LeetCode Day 12

#leetcode #java #datastructures

144. Binary Tree Preorder Traversal

Use iteration instead of recursion

    public List<Integer> preorderTraversal(TreeNode root) {
        List<Integer> list = new ArrayList<>();
        //mid -> left -> right
        Deque<TreeNode> stack = new LinkedList<>();
        stack.push(root);

        while(!stack.isEmpty()){
           TreeNode cur = stack.pop();
            if(cur!=null){
                list.add(cur.val);
                stack.push(cur.right);                
                stack.push(cur.left);
            }
        }

        return list;  
    }

LeetCode No. 226. Invert Binary Tree

Given the root of a binary tree, invert the tree, and return its root.

Example 1:

Input: root = [4,2,7,1,3,6,9]
Output: [4,7,2,9,6,3,1]

Example 2:

Input: root = [2,1,3]
Output: [2,3,1]

Example 3:

Input: root = []
Output: []

Constraints:

The number of nodes in the tree is in the range [0, 100].
-100 <= Node.val <= 100

BFS, Iteration ways

    public TreeNode invertTree(TreeNode root) {
        if(root == null){
            return null;
        }
        TreeNode cur = root;
        Deque<TreeNode> queue = new ArrayDeque<>();
        queue.offer(cur);

        while(!queue.isEmpty()){
            if(cur!=null){
                cur = queue.poll();
                TreeNode temp = cur.left; 
                cur.left = cur.right;
                cur.right = temp;
                if(cur.left != null){
                    queue.offer(cur.left);
                }
                if(cur.right !=null){
                    queue.offer(cur.right);
                }

            }
        }
        return root;

    }

Refine It

Here this evaluation is useless because if the element is in queue it must be non-null (We use offer() to add elements and it will cause NullPointer Exception it offered elements are null)

LeetCode No. 101. Symmetric Tree

Given the root of a binary tree, check whether it is a mirror of itself (i.e., symmetric around its center).
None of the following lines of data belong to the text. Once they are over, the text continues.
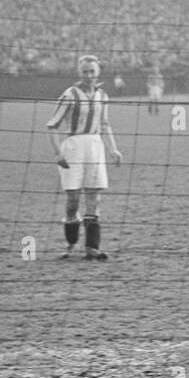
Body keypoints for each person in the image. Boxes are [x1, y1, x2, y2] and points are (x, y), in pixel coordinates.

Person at [45, 55, 123, 261]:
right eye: (85, 72)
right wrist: (57, 152)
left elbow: (105, 125)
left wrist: (113, 149)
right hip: (74, 147)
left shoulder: (102, 95)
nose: (89, 75)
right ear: (79, 73)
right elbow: (52, 125)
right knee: (73, 200)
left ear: (98, 72)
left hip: (95, 147)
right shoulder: (70, 94)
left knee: (94, 198)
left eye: (92, 71)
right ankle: (70, 243)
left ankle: (92, 247)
    public boolean isSymmetric(TreeNode root) {
    if (root == null) {
        return true;
    }

    Deque<TreeNode> leftQ = new LinkedList<>();
    Deque<TreeNode> rightQ = new LinkedList<>();

    leftQ.offer(root.left);
    rightQ.offer(root.right);

    while (!leftQ.isEmpty() && !rightQ.isEmpty()) {
        TreeNode left = leftQ.poll();
        TreeNode right = rightQ.poll();

        if (left == null && right == null) {
            continue;
        }
        if (left == null || right == null) {
            return false;
        }
        if (left.val != right.val) {
            return false;
        }

            leftQ.offerLast(left.left);
            leftQ.offerLast(left.right);
            rightQ.offerLast(right.right);
            rightQ.offerLast(right.left);

    }


    return leftQ.isEmpty() && rightQ.isEmpty();
    }